L'effet que le gouvernement français s'était promis de ce dernier mouvement de son armée des Alpes, était sans doute de retenir en Italie le général Souwarow et les secours que l'Archiduc réclamait à son tour, ou de profiter de l'affaiblissement de l'armée alliée pour réunir les deux armées françaises des Alpes et d'Italie dans les plaines du Piémont ; et, si elles ne pouvaient y reprendre l'offensive, étendre du moins et faciliter la défense du pays de Génes, où les Français souffraient beaucoup par la difficulté des communications.

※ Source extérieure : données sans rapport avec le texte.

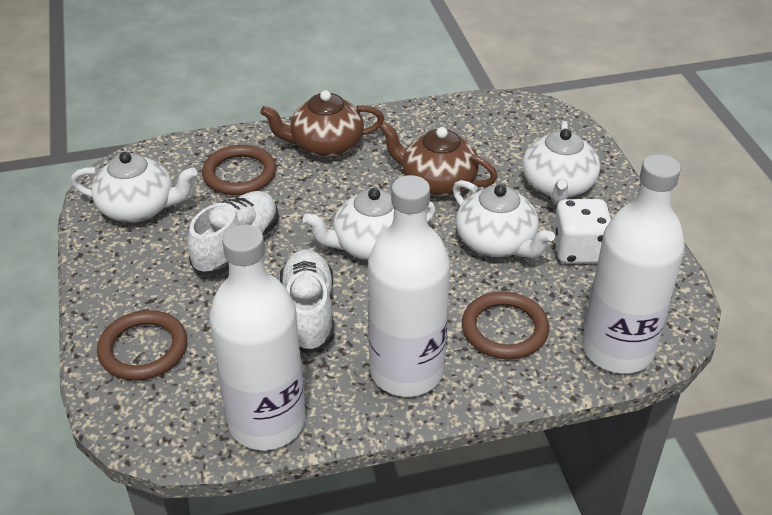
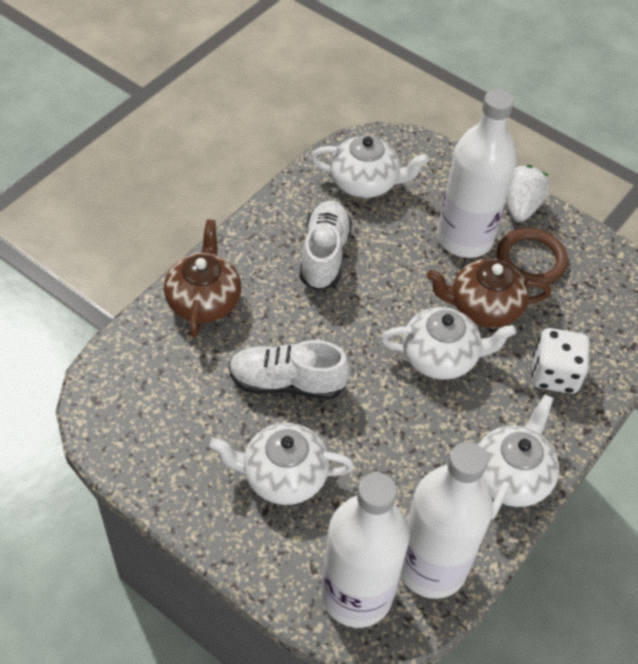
brown ring: 3 -> 1
white strawberry: 0 -> 1

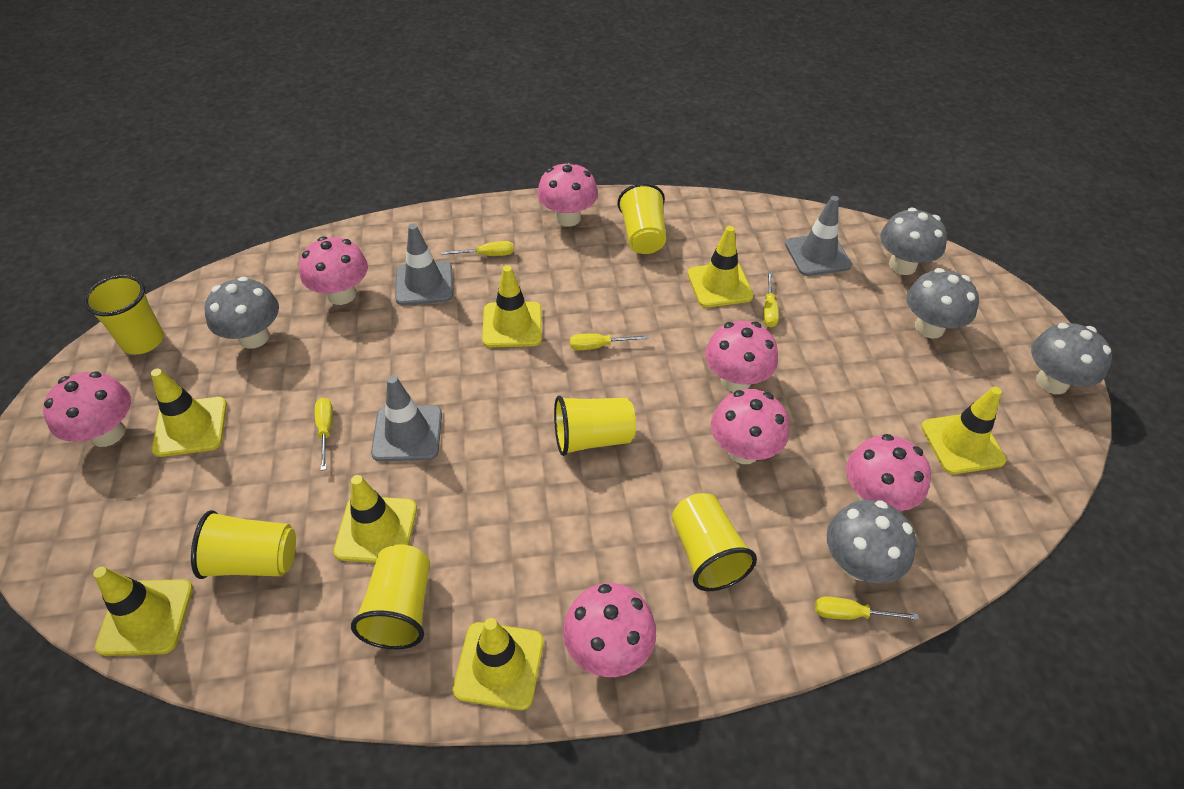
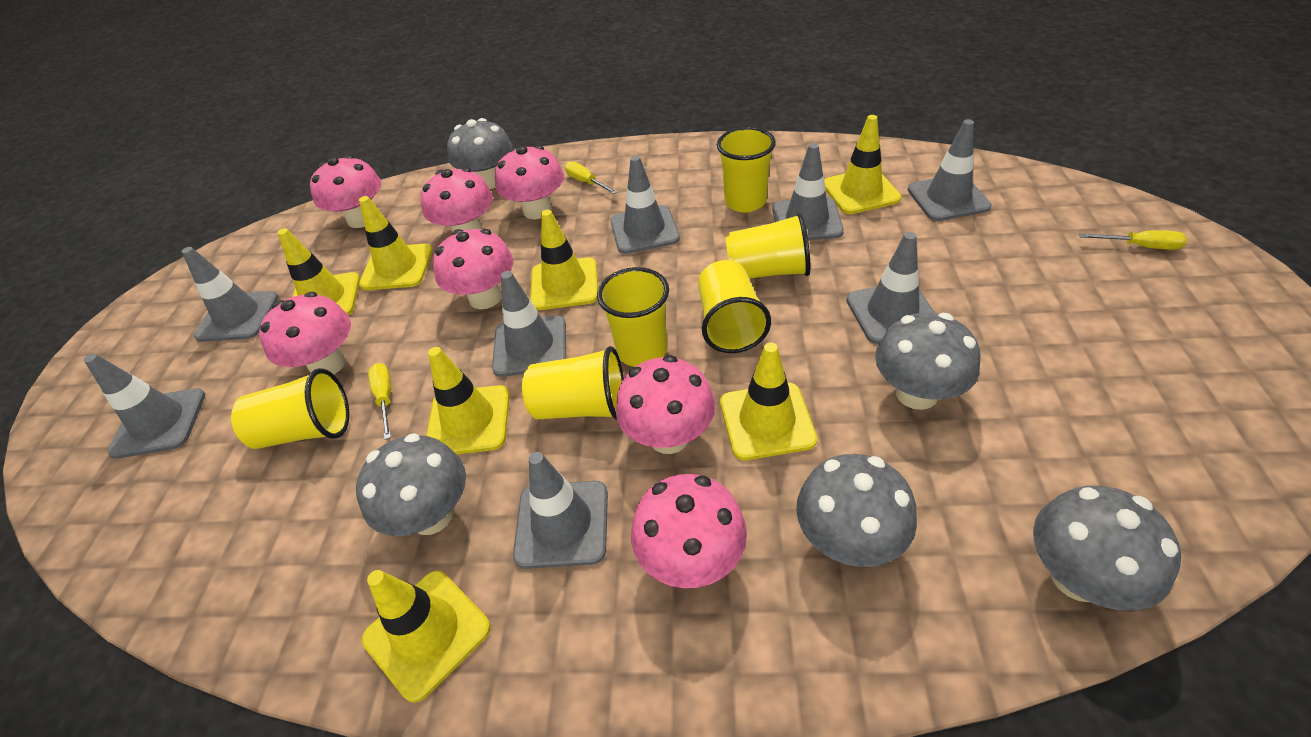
grey traffic cone: 3 -> 8
yellow screwdriver: 5 -> 3

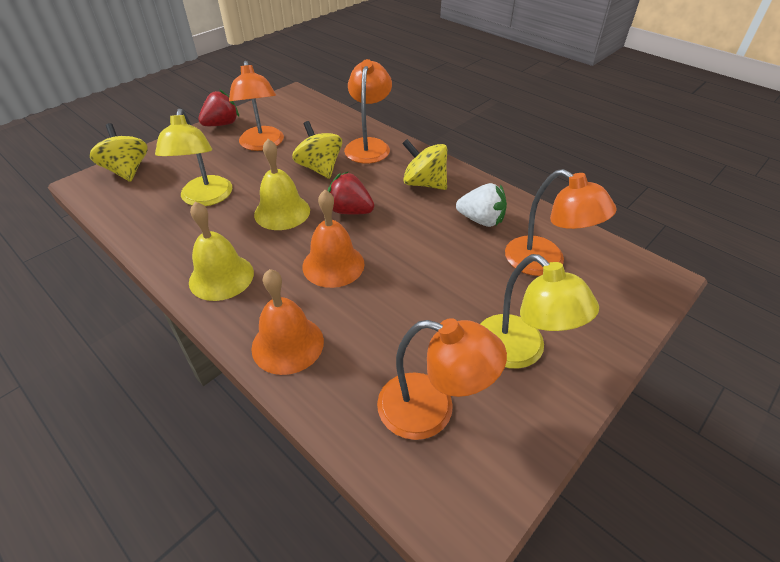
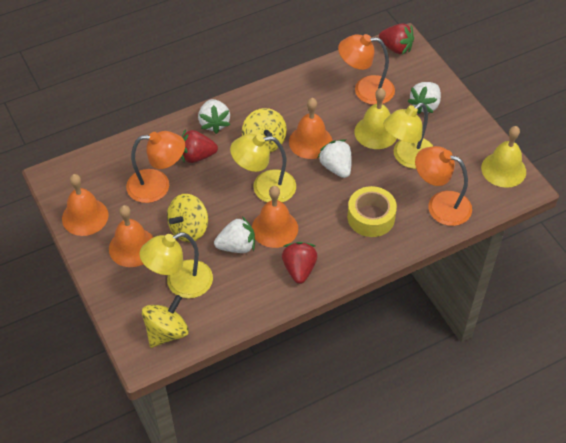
orange bell: 2 -> 4
orange lamp: 4 -> 3
red strawberry: 2 -> 3
white strawberry: 1 -> 4
yellow lamp: 2 -> 3
yellow tape: 0 -> 1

Ce but ne fut point rempli, parce que cette armée des Alpes n'était qu'un cordon de troupes renforcé, et dont les attaques réitérées sur toute la chaîne des postes que les Alliés avaient poussés dans les hautes vallées ne pouvaient attirer assez leur attention pour les distraire du siége de Tortone, et leur faire quitter les positions par lesquelles ils resser raient l'état de Génes. Lorsque le rassemblement des conscrits eut grossi jusqu'à près de 25,000 hommes les forces disponibles du général Championnet, et que, vers l'époque où se livra la bataille de Novi, il put hasarder de pénétrer plus avant, cette diversion n'en imposa point au général Souwarow, et il eût mieux valu pour les Français que ces nouvelles forces eussent été portées sans délai à l'armée du général Joubert avant la bataille de Novi. Enfin, dans cette dernière circonstance, le mouvement du général Championnet fut tardif; il semble que son plus grand effort devait être tenté au moment où Moreau sortait de sa position de Savone, et descendait des Apennins pour attaquer de nouveau

le corps d'observation du général Kray. Lorsqu'on veut, par des attaques de deux corps d'armée séparés, contraindre un ennemi supérieur en forces à chacun des deux, à céder la position qu'il occupe entre eux, il faut que ces attaques soient simultanées, et que l'ennemi soit obligé de se diviser.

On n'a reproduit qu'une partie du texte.